Dermatologic manifestations of Vitamin A deficiencies
Phrynoderma or toad skin, diffuse xerosis and xerophthalmia, Bitot’s spots (eyes), increase mortality with measles
Dermatologic manifestations of Vitamin D deficiencies
hair loss only sign, “deficiency” is area of debate but even complete photoprotection does not lead to deficiency without other factors
Dermatologic manifestations of Vitamin K deficiencies
bruising, purpura, increased bleeding
Dermatologic manifestations of B1/Thiamine deficiencies
Beri Beri, glossitis, glossodynia, edema
Dermatologic manifestations of B2/Riboflavin deficiencies
Oral-ocular-genital syndrome.
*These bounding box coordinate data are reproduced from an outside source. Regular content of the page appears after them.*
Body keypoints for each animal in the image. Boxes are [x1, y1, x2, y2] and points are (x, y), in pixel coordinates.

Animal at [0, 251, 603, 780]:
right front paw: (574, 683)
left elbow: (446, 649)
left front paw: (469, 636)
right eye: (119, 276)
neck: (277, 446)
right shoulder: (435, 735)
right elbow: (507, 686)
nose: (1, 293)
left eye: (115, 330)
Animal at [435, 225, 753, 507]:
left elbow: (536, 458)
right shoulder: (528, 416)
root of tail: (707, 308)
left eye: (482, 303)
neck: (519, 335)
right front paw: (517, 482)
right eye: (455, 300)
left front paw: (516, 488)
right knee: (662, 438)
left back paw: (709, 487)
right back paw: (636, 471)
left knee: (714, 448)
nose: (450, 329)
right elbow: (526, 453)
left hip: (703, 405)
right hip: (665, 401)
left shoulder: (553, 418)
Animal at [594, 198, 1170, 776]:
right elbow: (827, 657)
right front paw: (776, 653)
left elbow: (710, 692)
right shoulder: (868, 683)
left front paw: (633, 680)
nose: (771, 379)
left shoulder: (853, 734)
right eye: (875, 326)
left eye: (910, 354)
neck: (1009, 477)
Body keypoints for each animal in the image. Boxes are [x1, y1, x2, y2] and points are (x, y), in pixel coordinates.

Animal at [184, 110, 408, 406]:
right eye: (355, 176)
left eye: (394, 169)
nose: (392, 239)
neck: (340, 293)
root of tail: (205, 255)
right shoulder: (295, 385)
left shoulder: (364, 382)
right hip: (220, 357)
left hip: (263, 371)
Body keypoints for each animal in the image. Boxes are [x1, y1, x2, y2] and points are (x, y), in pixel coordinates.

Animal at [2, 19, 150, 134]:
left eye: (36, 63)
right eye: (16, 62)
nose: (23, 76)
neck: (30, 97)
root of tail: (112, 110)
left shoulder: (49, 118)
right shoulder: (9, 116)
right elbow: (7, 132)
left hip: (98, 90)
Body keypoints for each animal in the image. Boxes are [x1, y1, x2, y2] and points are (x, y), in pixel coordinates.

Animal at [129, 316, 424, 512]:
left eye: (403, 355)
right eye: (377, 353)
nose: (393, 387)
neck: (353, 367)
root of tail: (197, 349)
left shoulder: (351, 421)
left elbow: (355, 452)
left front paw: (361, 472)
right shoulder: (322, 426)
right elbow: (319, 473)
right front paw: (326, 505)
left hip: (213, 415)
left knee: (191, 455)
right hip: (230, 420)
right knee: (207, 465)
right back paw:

Findings include: Angular cheilitis (inflammation of one, or more commonly both, of the corners of the mouth), Depapillated glossitis, Magenta tongue (purplish red coloration of the tongue, with edema and flattening of the filiform papillae, occurring in riboflavin deficiency), Seborrheic-like dermatitis around nose (scaly, flaky, itchy, and red skin), Genital dermatitis (scrotal dermatitis sparing midline and extending to thighs), Conjuctivitis/ Photophobia and blepharitis (chronic inflammation of the eyelid, generally the part where eyelashes grow), Anemia, mental retardation, and EKG changes.